(Data shown Opens)
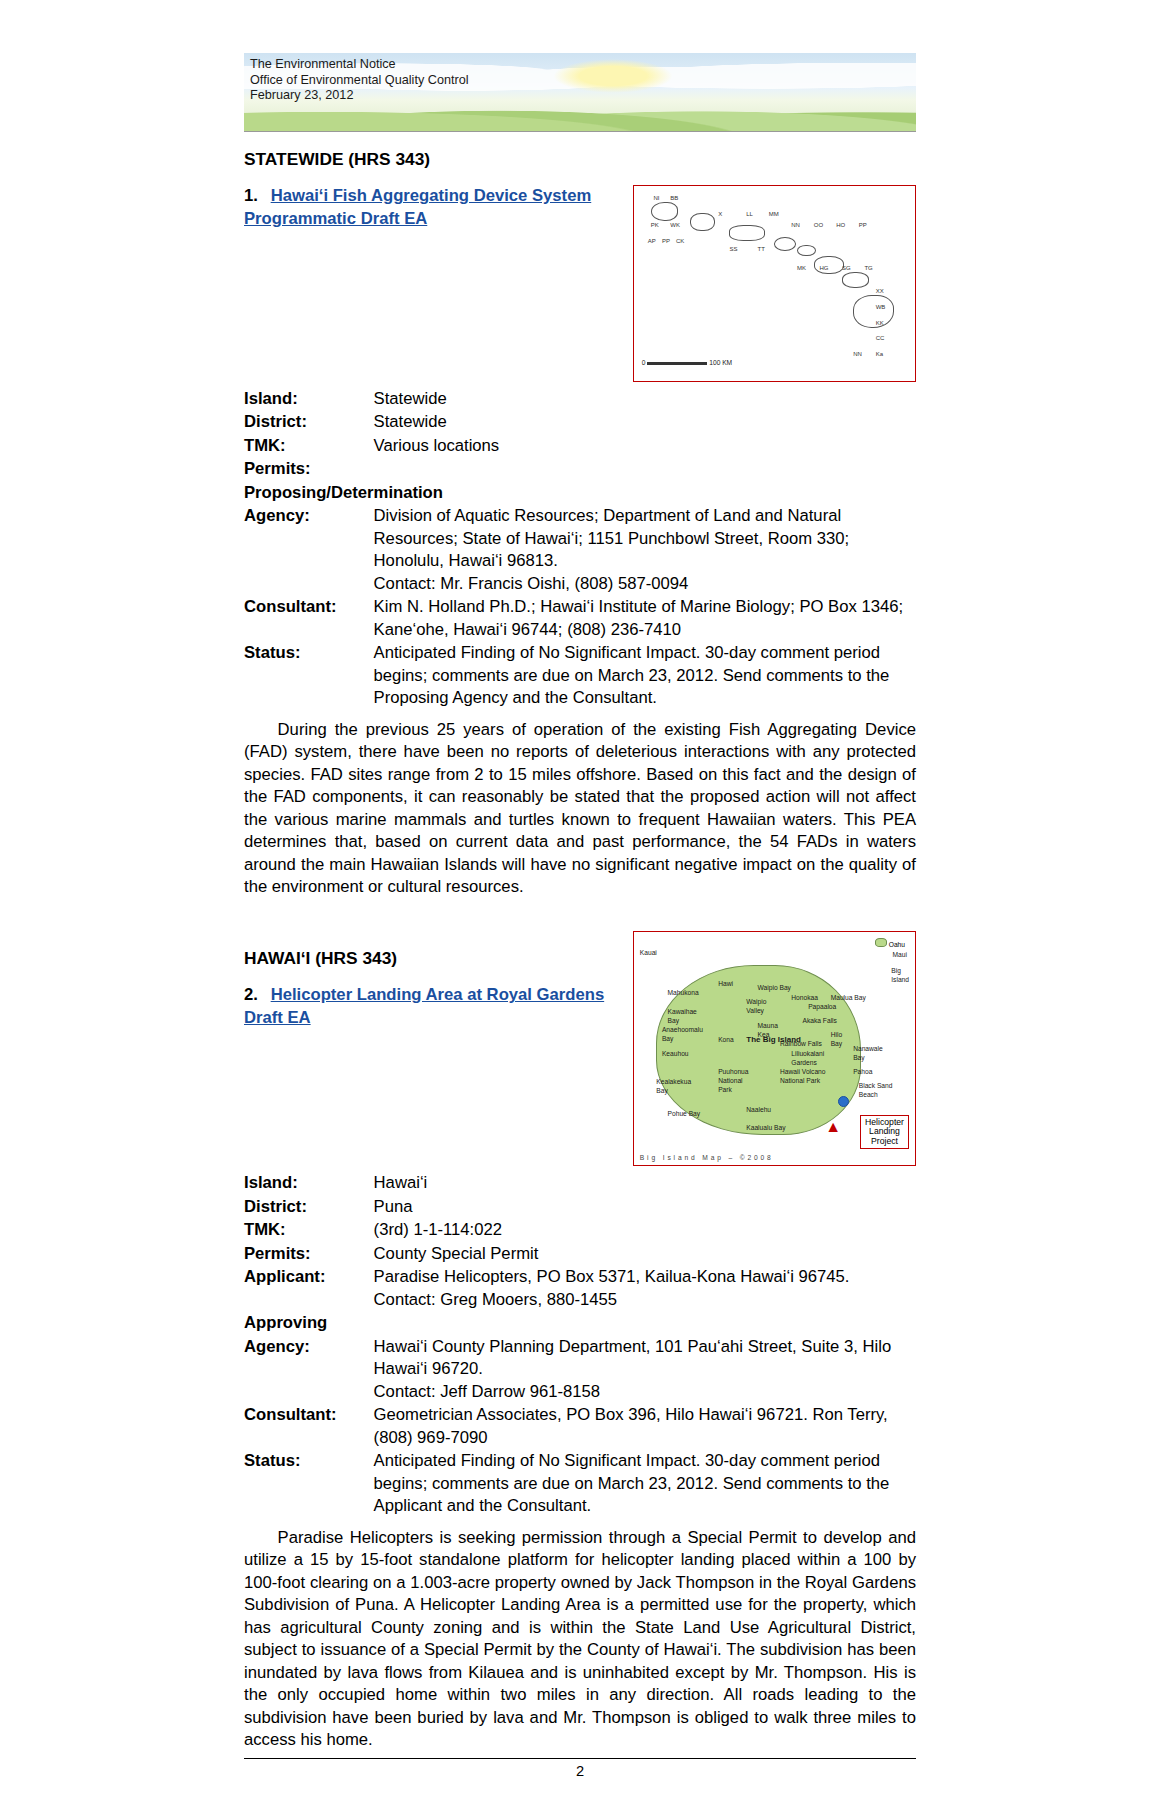The Environmental Notice
Office of Environmental Quality Control
February 23, 2012
STATEWIDE (HRS 343)
NI
BB
PK
WK
AP
PP
CK
X
LL
MM
SS
TT
NN
OO
HO
PP
MK
HG
SG
TG
XX
WB
KK
CC
NN
Ka
0 100 KM
1. Hawai‘i Fish Aggregating Device System Programmatic Draft EA
| Island: | Statewide |
| District: | Statewide |
| TMK: | Various locations |
| Permits: | |
| Proposing/Determination |
| Agency: | Division of Aquatic Resources; Department of Land and Natural Resources; State of Hawai‘i; 1151 Punchbowl Street, Room 330; Honolulu, Hawai‘i 96813. Contact: Mr. Francis Oishi, (808) 587-0094 |
| Consultant: | Kim N. Holland Ph.D.; Hawai‘i Institute of Marine Biology; PO Box 1346; Kane‘ohe, Hawai‘i 96744; (808) 236-7410 |
| Status: | Anticipated Finding of No Significant Impact. 30-day comment period begins; comments are due on March 23, 2012. Send comments to the Proposing Agency and the Consultant. |
During the previous 25 years of operation of the existing Fish Aggregating Device (FAD) system, there have been no reports of deleterious interactions with any protected species. FAD sites range from 2 to 15 miles offshore. Based on this fact and the design of the FAD components, it can reasonably be stated that the proposed action will not affect the various marine mammals and turtles known to frequent Hawaiian waters. This PEA determines that, based on current data and past performance, the 54 FADs in waters around the main Hawaiian Islands will have no significant negative impact on the quality of the environment or cultural resources.
Oahu
Maui
Kauai
Big
Island
The Big Island
Hawi
Mahukona
Waipio Bay
Waipio
Valley
Honokaa
Kawaihae
Bay
Papaaloa
Maulua Bay
Anaehoomalu
Bay
Mauna
Kea
Akaka Falls
Rainbow Falls
Hilo
Bay
Liliuokalani
Gardens
Kona
Keauhou
Nanawale
Bay
Hawaii Volcano
National Park
Puuhonua
National
Park
Kealakekua
Bay
Pahoa
Black Sand
Beach
Naalehu
Pohue Bay
Kaalualu Bay
▲
Helicopter
Landing
Project
B i g I s l a n d M a p – © 2 0 0 8
HAWAI‘I (HRS 343)
2. Helicopter Landing Area at Royal Gardens Draft EA
| Island: | Hawai‘i |
| District: | Puna |
| TMK: | (3rd) 1-1-114:022 |
| Permits: | County Special Permit |
| Applicant: | Paradise Helicopters, PO Box 5371, Kailua-Kona Hawai‘i 96745. Contact: Greg Mooers, 880-1455 |
| Approving |
| Agency: | Hawai‘i County Planning Department, 101 Pau‘ahi Street, Suite 3, Hilo Hawai‘i 96720. Contact: Jeff Darrow 961-8158 |
| Consultant: | Geometrician Associates, PO Box 396, Hilo Hawai‘i 96721. Ron Terry, (808) 969-7090 |
| Status: | Anticipated Finding of No Significant Impact. 30-day comment period begins; comments are due on March 23, 2012. Send comments to the Applicant and the Consultant. |
Paradise Helicopters is seeking permission through a Special Permit to develop and utilize a 15 by 15-foot standalone platform for helicopter landing placed within a 100 by 100-foot clearing on a 1.003-acre property owned by Jack Thompson in the Royal Gardens Subdivision of Puna. A Helicopter Landing Area is a permitted use for the property, which has agricultural County zoning and is within the State Land Use Agricultural District, subject to issuance of a Special Permit by the County of Hawai‘i. The subdivision has been inundated by lava flows from Kilauea and is uninhabited except by Mr. Thompson. His is the only occupied home within two miles in any direction. All roads leading to the subdivision have been buried by lava and Mr. Thompson is obliged to walk three miles to access his home.
2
(Data shown Closes)
## Task to complete
Write the data out again word for word; leave the pictures behind.

## Problem solution
The Environmental Notice
Office of Environmental Quality Control
February 23, 2012
STATEWIDE (HRS 343)
NI
BB
PK
WK
AP
PP
CK
X
LL
MM
SS
TT
NN
OO
HO
PP
MK
HG
SG
TG
XX
WB
KK
CC
NN
Ka
0 100 KM
1. Hawai‘i Fish Aggregating Device System Programmatic Draft EA
| Island: | Statewide |
| District: | Statewide |
| TMK: | Various locations |
| Permits: | |
| Proposing/Determination |
| Agency: | Division of Aquatic Resources; Department of Land and Natural Resources; State of Hawai‘i; 1151 Punchbowl Street, Room 330; Honolulu, Hawai‘i 96813. Contact: Mr. Francis Oishi, (808) 587-0094 |
| Consultant: | Kim N. Holland Ph.D.; Hawai‘i Institute of Marine Biology; PO Box 1346; Kane‘ohe, Hawai‘i 96744; (808) 236-7410 |
| Status: | Anticipated Finding of No Significant Impact. 30-day comment period begins; comments are due on March 23, 2012. Send comments to the Proposing Agency and the Consultant. |
During the previous 25 years of operation of the existing Fish Aggregating Device (FAD) system, there have been no reports of deleterious interactions with any protected species. FAD sites range from 2 to 15 miles offshore. Based on this fact and the design of the FAD components, it can reasonably be stated that the proposed action will not affect the various marine mammals and turtles known to frequent Hawaiian waters. This PEA determines that, based on current data and past performance, the 54 FADs in waters around the main Hawaiian Islands will have no significant negative impact on the quality of the environment or cultural resources.
Oahu
Maui
Kauai
Big
Island
The Big Island
Hawi
Mahukona
Waipio Bay
Waipio
Valley
Honokaa
Kawaihae
Bay
Papaaloa
Maulua Bay
Anaehoomalu
Bay
Mauna
Kea
Akaka Falls
Rainbow Falls
Hilo
Bay
Liliuokalani
Gardens
Kona
Keauhou
Nanawale
Bay
Hawaii Volcano
National Park
Puuhonua
National
Park
Kealakekua
Bay
Pahoa
Black Sand
Beach
Naalehu
Pohue Bay
Kaalualu Bay
▲
Helicopter
Landing
Project
B i g I s l a n d M a p – © 2 0 0 8
HAWAI‘I (HRS 343)
2. Helicopter Landing Area at Royal Gardens Draft EA
| Island: | Hawai‘i |
| District: | Puna |
| TMK: | (3rd) 1-1-114:022 |
| Permits: | County Special Permit |
| Applicant: | Paradise Helicopters, PO Box 5371, Kailua-Kona Hawai‘i 96745. Contact: Greg Mooers, 880-1455 |
| Approving |
| Agency: | Hawai‘i County Planning Department, 101 Pau‘ahi Street, Suite 3, Hilo Hawai‘i 96720. Contact: Jeff Darrow 961-8158 |
| Consultant: | Geometrician Associates, PO Box 396, Hilo Hawai‘i 96721. Ron Terry, (808) 969-7090 |
| Status: | Anticipated Finding of No Significant Impact. 30-day comment period begins; comments are due on March 23, 2012. Send comments to the Applicant and the Consultant. |
Paradise Helicopters is seeking permission through a Special Permit to develop and utilize a 15 by 15-foot standalone platform for helicopter landing placed within a 100 by 100-foot clearing on a 1.003-acre property owned by Jack Thompson in the Royal Gardens Subdivision of Puna. A Helicopter Landing Area is a permitted use for the property, which has agricultural County zoning and is within the State Land Use Agricultural District, subject to issuance of a Special Permit by the County of Hawai‘i. The subdivision has been inundated by lava flows from Kilauea and is uninhabited except by Mr. Thompson. His is the only occupied home within two miles in any direction. All roads leading to the subdivision have been buried by lava and Mr. Thompson is obliged to walk three miles to access his home.
2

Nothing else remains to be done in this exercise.